Directions: The data shown below should all be retyped exactly.

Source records

--- START ---

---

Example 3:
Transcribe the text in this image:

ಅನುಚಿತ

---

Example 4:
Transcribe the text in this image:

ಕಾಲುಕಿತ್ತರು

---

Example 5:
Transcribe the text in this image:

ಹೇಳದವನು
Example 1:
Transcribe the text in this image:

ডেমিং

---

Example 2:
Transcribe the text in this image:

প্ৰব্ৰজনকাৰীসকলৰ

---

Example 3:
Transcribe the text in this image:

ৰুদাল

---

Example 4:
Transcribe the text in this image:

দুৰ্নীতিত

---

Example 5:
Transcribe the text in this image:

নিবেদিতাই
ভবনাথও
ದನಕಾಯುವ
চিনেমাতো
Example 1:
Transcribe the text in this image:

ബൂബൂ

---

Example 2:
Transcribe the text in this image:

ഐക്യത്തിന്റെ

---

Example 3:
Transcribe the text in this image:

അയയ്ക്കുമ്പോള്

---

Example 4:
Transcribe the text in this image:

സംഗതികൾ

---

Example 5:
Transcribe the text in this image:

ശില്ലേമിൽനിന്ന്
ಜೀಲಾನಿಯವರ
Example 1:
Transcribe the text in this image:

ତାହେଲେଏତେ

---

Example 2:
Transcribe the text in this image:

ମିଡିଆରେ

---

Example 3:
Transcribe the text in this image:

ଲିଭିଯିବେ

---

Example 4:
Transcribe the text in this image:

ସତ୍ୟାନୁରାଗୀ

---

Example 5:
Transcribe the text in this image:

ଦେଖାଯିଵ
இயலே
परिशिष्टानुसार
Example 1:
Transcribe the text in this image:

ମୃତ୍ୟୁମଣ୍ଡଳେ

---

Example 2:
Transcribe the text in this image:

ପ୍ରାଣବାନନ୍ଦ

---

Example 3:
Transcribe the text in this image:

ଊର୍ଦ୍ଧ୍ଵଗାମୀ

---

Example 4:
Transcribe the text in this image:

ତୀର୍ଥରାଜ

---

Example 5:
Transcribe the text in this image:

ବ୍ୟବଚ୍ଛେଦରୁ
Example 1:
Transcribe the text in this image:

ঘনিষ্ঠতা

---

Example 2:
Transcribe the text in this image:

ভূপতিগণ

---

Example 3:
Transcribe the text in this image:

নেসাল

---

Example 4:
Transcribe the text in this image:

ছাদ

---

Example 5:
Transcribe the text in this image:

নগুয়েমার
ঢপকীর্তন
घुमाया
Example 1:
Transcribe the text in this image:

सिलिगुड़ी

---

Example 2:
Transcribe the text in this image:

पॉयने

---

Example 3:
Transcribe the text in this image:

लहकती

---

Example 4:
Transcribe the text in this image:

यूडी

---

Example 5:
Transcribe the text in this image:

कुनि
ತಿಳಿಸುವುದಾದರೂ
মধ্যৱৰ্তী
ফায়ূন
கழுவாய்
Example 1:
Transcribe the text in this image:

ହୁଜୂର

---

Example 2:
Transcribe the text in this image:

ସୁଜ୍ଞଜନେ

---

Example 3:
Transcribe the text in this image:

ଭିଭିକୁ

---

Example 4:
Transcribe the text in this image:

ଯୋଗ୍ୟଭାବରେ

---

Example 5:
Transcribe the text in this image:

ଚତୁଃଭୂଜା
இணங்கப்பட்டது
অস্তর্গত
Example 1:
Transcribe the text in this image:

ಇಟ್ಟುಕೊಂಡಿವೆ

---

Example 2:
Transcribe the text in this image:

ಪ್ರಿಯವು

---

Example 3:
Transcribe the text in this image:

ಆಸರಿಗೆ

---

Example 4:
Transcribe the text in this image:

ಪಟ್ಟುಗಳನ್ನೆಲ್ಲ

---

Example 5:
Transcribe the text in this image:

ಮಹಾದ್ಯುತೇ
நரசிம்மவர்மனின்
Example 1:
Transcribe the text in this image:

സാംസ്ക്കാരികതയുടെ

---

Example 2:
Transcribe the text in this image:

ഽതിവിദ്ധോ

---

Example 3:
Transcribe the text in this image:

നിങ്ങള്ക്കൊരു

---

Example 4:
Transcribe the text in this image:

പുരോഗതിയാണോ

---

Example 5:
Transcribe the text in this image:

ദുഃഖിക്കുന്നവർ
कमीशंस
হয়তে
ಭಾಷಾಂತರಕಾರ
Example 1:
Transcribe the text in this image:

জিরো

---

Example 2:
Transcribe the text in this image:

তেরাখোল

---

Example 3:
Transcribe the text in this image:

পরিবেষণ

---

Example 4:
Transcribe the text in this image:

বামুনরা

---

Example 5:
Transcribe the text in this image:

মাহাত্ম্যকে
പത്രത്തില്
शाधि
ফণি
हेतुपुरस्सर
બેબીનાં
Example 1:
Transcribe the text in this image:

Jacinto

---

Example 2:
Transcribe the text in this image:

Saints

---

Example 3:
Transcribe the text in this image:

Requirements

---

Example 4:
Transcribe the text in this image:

--- END ---

Solution for this problem:
---

Example 3:
Transcribe the text in this image:

ಅನುಚಿತ

---

Example 4:
Transcribe the text in this image:

ಕಾಲುಕಿತ್ತರು

---

Example 5:
Transcribe the text in this image:

ಹೇಳದವನು
Example 1:
Transcribe the text in this image:

ডেমিং

---

Example 2:
Transcribe the text in this image:

প্ৰব্ৰজনকাৰীসকলৰ

---

Example 3:
Transcribe the text in this image:

ৰুদাল

---

Example 4:
Transcribe the text in this image:

দুৰ্নীতিত

---

Example 5:
Transcribe the text in this image:

নিবেদিতাই
ভবনাথও
ದನಕಾಯುವ
চিনেমাতো
Example 1:
Transcribe the text in this image:

ബൂബൂ

---

Example 2:
Transcribe the text in this image:

ഐക്യത്തിന്റെ

---

Example 3:
Transcribe the text in this image:

അയയ്ക്കുമ്പോള്

---

Example 4:
Transcribe the text in this image:

സംഗതികൾ

---

Example 5:
Transcribe the text in this image:

ശില്ലേമിൽനിന്ന്
ಜೀಲಾನಿಯವರ
Example 1:
Transcribe the text in this image:

ତାହେଲେଏତେ

---

Example 2:
Transcribe the text in this image:

ମିଡିଆରେ

---

Example 3:
Transcribe the text in this image:

ଲିଭିଯିବେ

---

Example 4:
Transcribe the text in this image:

ସତ୍ୟାନୁରାଗୀ

---

Example 5:
Transcribe the text in this image:

ଦେଖାଯିଵ
இயலே
परिशिष्टानुसार
Example 1:
Transcribe the text in this image:

ମୃତ୍ୟୁମଣ୍ଡଳେ

---

Example 2:
Transcribe the text in this image:

ପ୍ରାଣବାନନ୍ଦ

---

Example 3:
Transcribe the text in this image:

ଊର୍ଦ୍ଧ୍ଵଗାମୀ

---

Example 4:
Transcribe the text in this image:

ତୀର୍ଥରାଜ

---

Example 5:
Transcribe the text in this image:

ବ୍ୟବଚ୍ଛେଦରୁ
Example 1:
Transcribe the text in this image:

ঘনিষ্ঠতা

---

Example 2:
Transcribe the text in this image:

ভূপতিগণ

---

Example 3:
Transcribe the text in this image:

নেসাল

---

Example 4:
Transcribe the text in this image:

ছাদ

---

Example 5:
Transcribe the text in this image:

নগুয়েমার
ঢপকীর্তন
घुमाया
Example 1:
Transcribe the text in this image:

सिलिगुड़ी

---

Example 2:
Transcribe the text in this image:

पॉयने

---

Example 3:
Transcribe the text in this image:

लहकती

---

Example 4:
Transcribe the text in this image:

यूडी

---

Example 5:
Transcribe the text in this image:

कुनि
ತಿಳಿಸುವುದಾದರೂ
মধ্যৱৰ্তী
ফায়ূন
கழுவாய்
Example 1:
Transcribe the text in this image:

ହୁଜୂର

---

Example 2:
Transcribe the text in this image:

ସୁଜ୍ଞଜନେ

---

Example 3:
Transcribe the text in this image:

ଭିଭିକୁ

---

Example 4:
Transcribe the text in this image:

ଯୋଗ୍ୟଭାବରେ

---

Example 5:
Transcribe the text in this image:

ଚତୁଃଭୂଜା
இணங்கப்பட்டது
অস্তর্গত
Example 1:
Transcribe the text in this image:

ಇಟ್ಟುಕೊಂಡಿವೆ

---

Example 2:
Transcribe the text in this image:

ಪ್ರಿಯವು

---

Example 3:
Transcribe the text in this image:

ಆಸರಿಗೆ

---

Example 4:
Transcribe the text in this image:

ಪಟ್ಟುಗಳನ್ನೆಲ್ಲ

---

Example 5:
Transcribe the text in this image:

ಮಹಾದ್ಯುತೇ
நரசிம்மவர்மனின்
Example 1:
Transcribe the text in this image:

സാംസ്ക്കാരികതയുടെ

---

Example 2:
Transcribe the text in this image:

ഽതിവിദ്ധോ

---

Example 3:
Transcribe the text in this image:

നിങ്ങള്ക്കൊരു

---

Example 4:
Transcribe the text in this image:

പുരോഗതിയാണോ

---

Example 5:
Transcribe the text in this image:

ദുഃഖിക്കുന്നവർ
कमीशंस
হয়তে
ಭಾಷಾಂತರಕಾರ
Example 1:
Transcribe the text in this image:

জিরো

---

Example 2:
Transcribe the text in this image:

তেরাখোল

---

Example 3:
Transcribe the text in this image:

পরিবেষণ

---

Example 4:
Transcribe the text in this image:

বামুনরা

---

Example 5:
Transcribe the text in this image:

মাহাত্ম্যকে
പത്രത്തില്
शाधि
ফণি
हेतुपुरस्सर
બેબીનાં
Example 1:
Transcribe the text in this image:

Jacinto

---

Example 2:
Transcribe the text in this image:

Saints

---

Example 3:
Transcribe the text in this image:

Requirements

---

Example 4:
Transcribe the text in this image:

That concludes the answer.